Despite seeing a doctor regularly for diabetes, Kaplan, now 44, said his doctor never offered him an HIV test and made assumptions about his sexual orientation.
"I would say, 'I don't date girls,' and hoped he might simply have a clue, but (he) never seemed to allow for the fact I could be gay," Kaplan said.
He said doctors need to create "an open and accepting environment that talks about sexuality as human nature."
"The reality is, today, the majority of HIV infections are among men who have sex with men," Kaplan said. "Without a doubt, we need broader screening efforts, but I think overall we need broader talk about sexuality in the United States."
If doctors aren't asking about sexuality and sexual activity, he said, then they miss the opportunity to recommend routine testing to young gay men.
The reasons that members of this community don't get tested vary, but there are common threads that touch youth across all demographics, especially questions about what love and sex means after a positive HIV diagnosis.
"What is sex going to look like? ... What is life going to look like? Am I going to die?" These are some of the questions Diggs hears often from those he counsels.
The fear of stigma and isolation is great enough that it "will stop people from wanting to know their status," he said, "but it won't stop the sexual behavior that's happening."
For gay, bisexual and transgendered youth, he said, the fear of isolation can be intensified for those with strong religious backgrounds. They may feel their faith or community will abandon them because of their sexual identity. Diggs said he has seen this lead to risky behavior, and he urges parents to be involved early in an open dialogue about safe sex.
This includes recognizing that a message of abstinence doesn't always work with teens and young adults, he said, and recognizing that the conversation should be focused on sexual health, not just avoiding pregnancy. For a gay teen, he said, preventing pregnancy doesn't translate to safer sex.
Diggs suggests moving sex and sexual health out of the shadows by making testing a regular family event and using that time as an opportunity to talk about the family's belief system around partnering, sex and marriage.
But being open about one's sexual health isn't always an easy thing -- a lesson Traylor has learned when she broaches the topic of dating. "When I get to the point and I ask someone, 'Would you date someone that's HIV positive?' A lot of people can't answer that question."
Learning when to disclose her status has become part of the learning curve for Traylor. She said being upfront earlier about her status has made things better. People respect her honesty and it makes the conversation easier to have.
Other obstacles
For a teen, finding and getting to a testing facility can be a challenge all its own.
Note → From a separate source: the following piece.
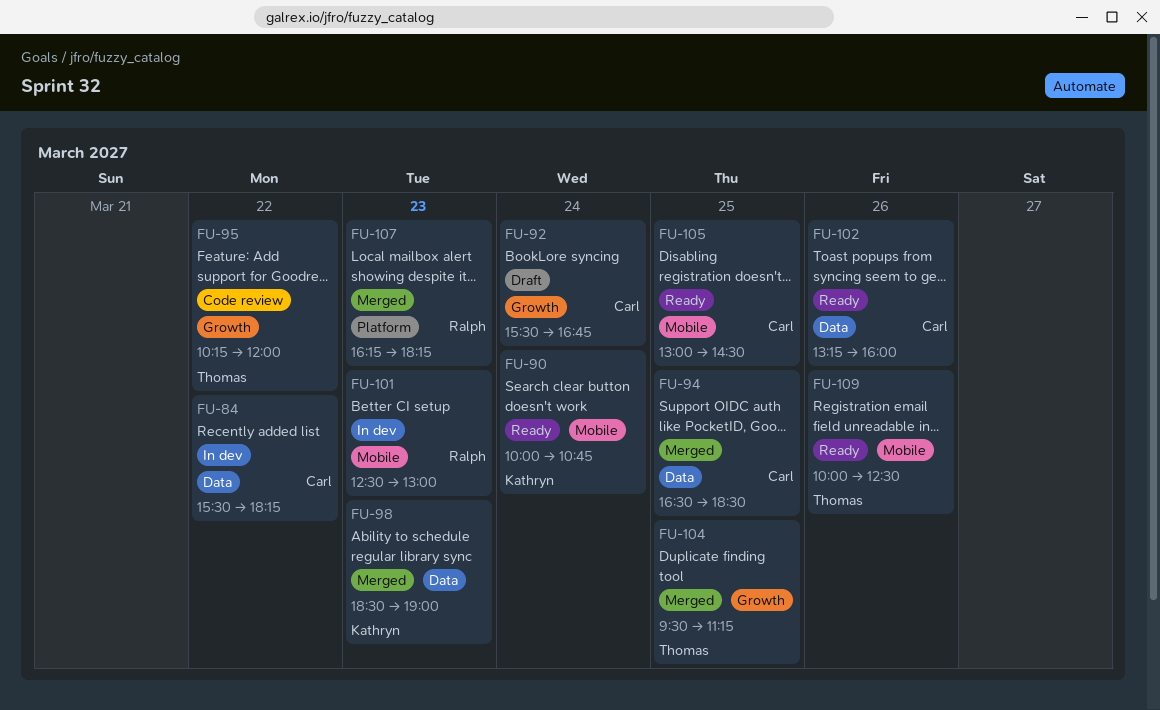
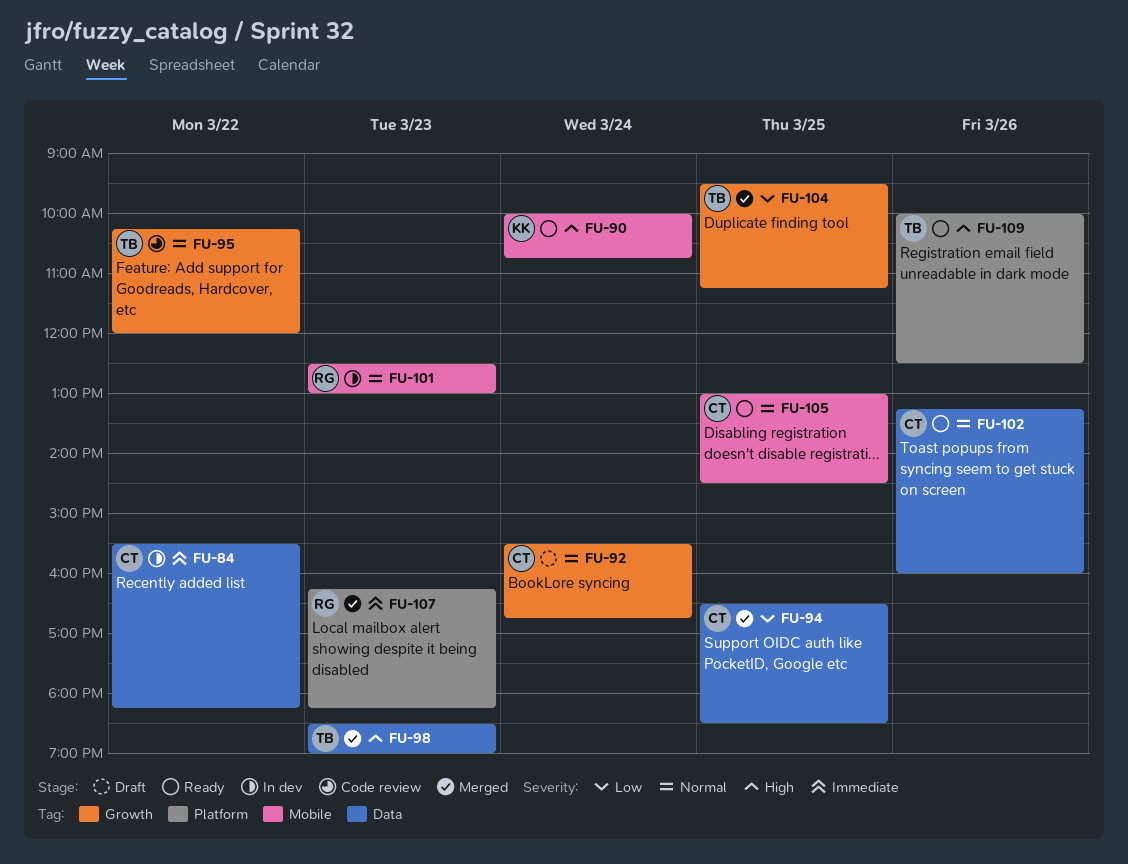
FU-98, owner: Kathryn -> Thomas
FU-109, label: Mobile -> Platform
Ainka Gonzalez, prevention programs manager at AID Atlanta, said she has seen teens struggle to get tested simply because they can't get transportation to a testing facility. For a high school student, teens must find a location that operates outside of school hours if they don't want to involve their parents. And, if a teen tests positive for HIV, their parents may need to get involved anyway.
"Laws differ around the country, but usually if you do test positive for HIV and you're underaged, a parent would have to consent for treatment," Gonzalez said. "If a young person may be having other challenges at home, this of course will amplify it."
Kaplan thinks easier access to testing is crucial. "If kids got to a place where they were routinely offered screening ... they wouldn't struggle with 'Where can I get tested? Who do I talk to about it?' And a lot of the stigma would be eradicated," he said.
The next hurdle is paying for treatment. Teens who are too young to have their own health insurance and young adults up to age 25 who are on a parent's health insurance plan will likely need family support to pay for medication. Without insurance, they often need to contact the department of health -- an option Traylor, whose medication runs $3,000 a month, finds "terrifying."
"At one point, I was so afraid that I wasn't going to get health insurance anymore that I stopped taking my medicine," she said, and hoarded medication because she expected a month-long wait for a doctor's appointment through the department of health.